Caminaba sola. Quizás
con gente a mi alrededor, pero sola. Ya era una costumbre muy rara, una
naturalización inesperada. Era la eterna oportunidad que se desplegaba hacia el
futuro sin medir las consecuencias. Mientras tanto un juego de sombras me
perseguía en la ciudad. Brillaba de a ratos, me opacaba bastante y así, en ese,
otro de los tantos ciclos, convivimos bastante.
En otro vaivén del
tiempo, quedé totalmente aplastada por la lluvia, devastada. No podía salir de
esa circularidad indigna que me envolvió en la más infinita tristeza. Todo era
confuso, los días, la vida, las calles del centro. A la noche temblaba de miedo
y una seguidilla de preguntabas rondaban en mis hemisferios, derecho e izquierdo
y viceversa.
En esos momentos, en
que uno pierde todo tipo de nociones, la lluvia inmensa se convirtió en cause. Por
medio de las tecnologías empezamos a rondarnos, como los cangrejos
cuando quieren aparearse. Él llegaba, yo lo esperaba, y una corriente de viento
solar me partía en dos cada una de mis piernas y caía a un suelo que no era el
típico. Esa ronda victoriosa, ese cortejo incaudicable, empezó a atravesar las
sombras, la tristeza, los puentes rotos que me conectaban con la actividad.

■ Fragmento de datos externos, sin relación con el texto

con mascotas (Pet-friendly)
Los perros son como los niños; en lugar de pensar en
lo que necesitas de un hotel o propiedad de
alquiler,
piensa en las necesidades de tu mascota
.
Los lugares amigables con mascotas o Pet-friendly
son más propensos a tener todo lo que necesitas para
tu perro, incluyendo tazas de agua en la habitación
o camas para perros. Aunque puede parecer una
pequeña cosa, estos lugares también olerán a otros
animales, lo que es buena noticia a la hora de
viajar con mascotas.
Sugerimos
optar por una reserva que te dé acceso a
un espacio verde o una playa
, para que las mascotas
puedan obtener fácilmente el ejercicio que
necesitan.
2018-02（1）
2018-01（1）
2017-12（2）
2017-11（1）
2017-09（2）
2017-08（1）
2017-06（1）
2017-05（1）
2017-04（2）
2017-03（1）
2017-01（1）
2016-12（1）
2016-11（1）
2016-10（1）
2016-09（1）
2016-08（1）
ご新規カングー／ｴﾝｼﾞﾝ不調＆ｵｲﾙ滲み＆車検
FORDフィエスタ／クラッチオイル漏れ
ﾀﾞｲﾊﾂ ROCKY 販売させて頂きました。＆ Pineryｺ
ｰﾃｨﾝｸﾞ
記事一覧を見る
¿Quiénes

Una
noche bailamos, hacía calor, era febrero. Estábamos rodeados de gente, que yo
empezaba a reconocer porque tenían un rostro, también una pena, pero todos
bailábamos y tomábamos cerveza, contentos de este telón.
Me
manejaba en un campo magnético que sacudía hacia todos los lados, girando
siempre en torno a nuestros polos, que bien diversos, se empezaban a conjugar.
Me devolvió una luz y yo le devolví un poema. Me levanté en un feriado, a
mediados de marzo, con un impulso a las teclas que no podía controlar. Con una
mezcla de vergüenza y osadía, escribí muchos versos. Le dije, de una manera preciosa, que se encontraba en el inventario de las
energías más potentes de la vida. Nada me podía detener hasta cerrar esas ideas
que desplegaban gramática y sentido. Y ese fue tal vez, el punto de partida.
El rojo se ponía más
denso, los demás colores, el azul. Pasaba el tiempo y las pasiones se
desvanecían en actos y volvían a resurgir en sonidos y otras cosas. Las
tormentas solares se hacían presentes. Las certezas eran cada vez más
profundas. Las dudas también. El alma estallaba de actividad, se desmenuzaba en
quinientas partecitas, volvía a reconstruirse y otra vez el círculo y las etapas
bien raras.
Al
abrir las persianas todo supo ser más fácil. Ese amarillo incandescente, el
surgir de la mañana, tras mañana, tras mañana. Los días con sus vueltas y los
terribles cambios climáticos. Se produjo esa evolución estelar que me llamaba a
tener demasiadas convicciones. Algunas tardes volábamos, nos escapamos cuarenta
kilómetros en colectivo y caminábamos; otras noches nos veíamos involucrados en
la mafia de Brando: la delicia de pernoctar.
Él
y sus manos me abrieron las puertas de la extrema fuerza de voluntad. Admiro
esas extremidades cuando recrean la geometría descomunal. Su presencia se hace
viva en lo que inventa con el paso de las horas; y yo resucito en cada línea y
escribo cosas en una libreta, que surgen espontaneas, para no olvidarlas.
Es
en esa polaridad solar extraordinaria que fluyen nuestras energías. Sus rayos
me siguen atrapando y fundiendo en esto que es tan misterioso como la muerte
misma. Yo soy arbitrariamente otra desde que bailamos esa noche, en la que
comencé por reconocer algunas caras. Él sabe ser esa luz fotosintética que
todos necesitamos para crecer y transpirar, y a eso lo llamo el ciclo divino.
* feliz cumpleaños a la persona más linda de este planeta lleno de agua y flotadores.